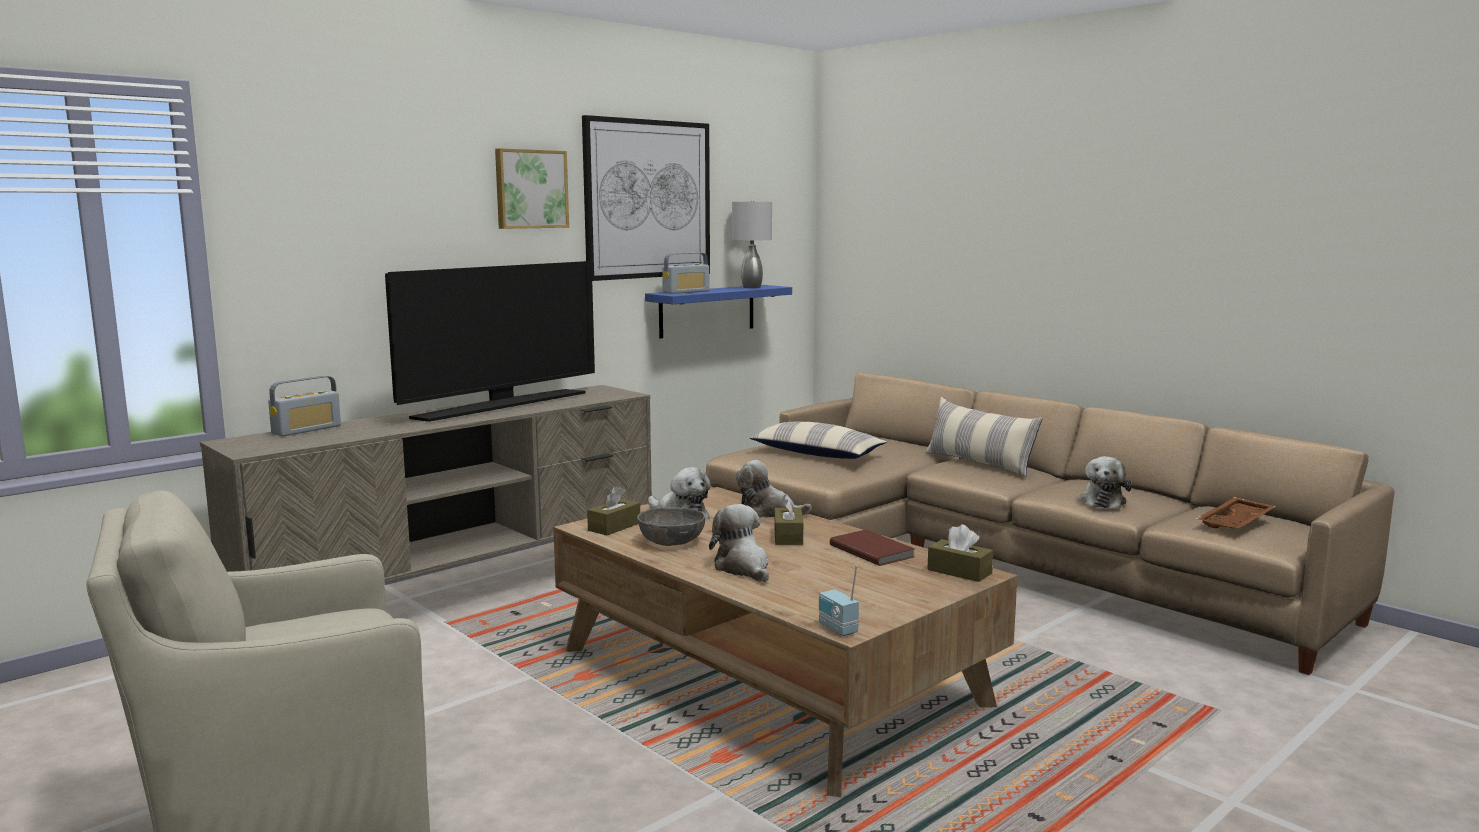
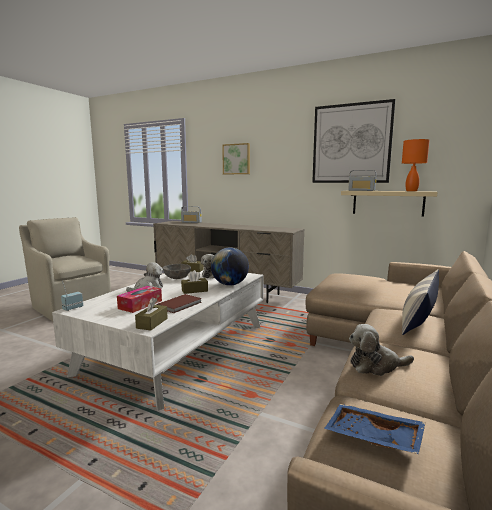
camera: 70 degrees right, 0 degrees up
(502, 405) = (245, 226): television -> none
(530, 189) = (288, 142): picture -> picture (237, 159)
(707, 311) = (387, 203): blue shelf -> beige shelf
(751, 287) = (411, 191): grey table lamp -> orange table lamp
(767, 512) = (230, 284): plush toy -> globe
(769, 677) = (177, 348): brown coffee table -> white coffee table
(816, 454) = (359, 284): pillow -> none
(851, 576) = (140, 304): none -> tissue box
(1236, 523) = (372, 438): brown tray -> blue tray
---
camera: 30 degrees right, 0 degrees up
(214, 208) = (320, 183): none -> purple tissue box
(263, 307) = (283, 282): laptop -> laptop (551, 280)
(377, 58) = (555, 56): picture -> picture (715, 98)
--
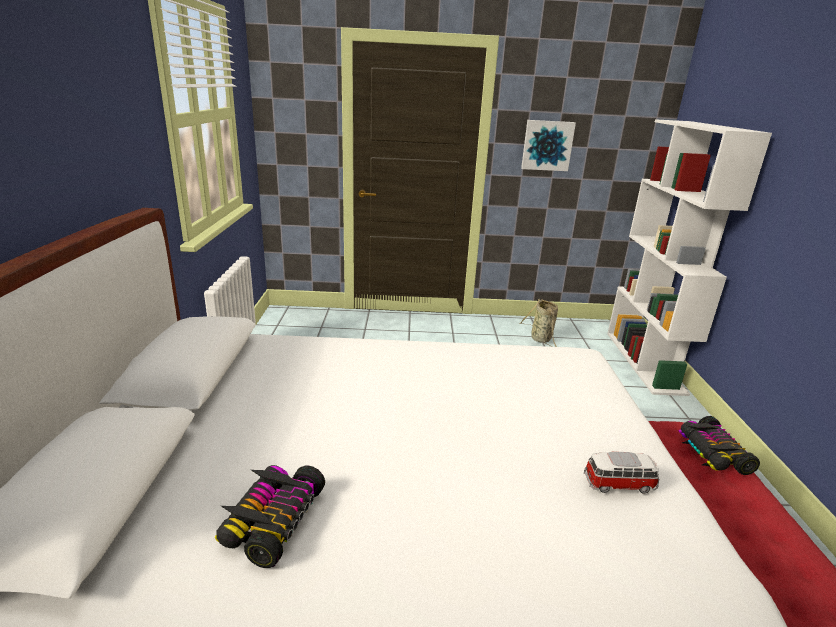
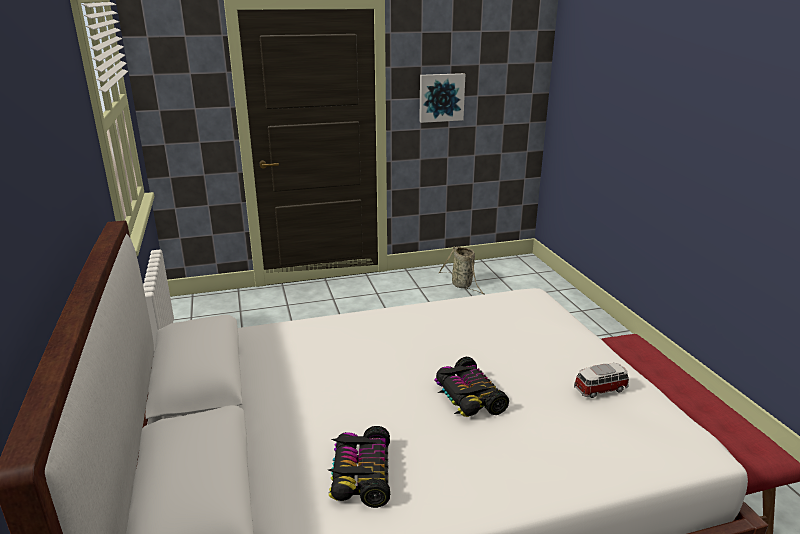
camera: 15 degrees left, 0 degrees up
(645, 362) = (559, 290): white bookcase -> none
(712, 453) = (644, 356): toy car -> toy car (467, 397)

◆ EXERCISE REQUIREMENTS:
Retype exactly the lines above, from the one with "camera: 30 degrees right, 0 degrees up" through the one with "(377, 58) = (555, 56): picture", inclusive.

◆ EXERCISE OUTPUT:
camera: 30 degrees right, 0 degrees up
(214, 208) = (320, 183): none -> purple tissue box
(263, 307) = (283, 282): laptop -> laptop (551, 280)
(377, 58) = (555, 56): picture -> picture (715, 98)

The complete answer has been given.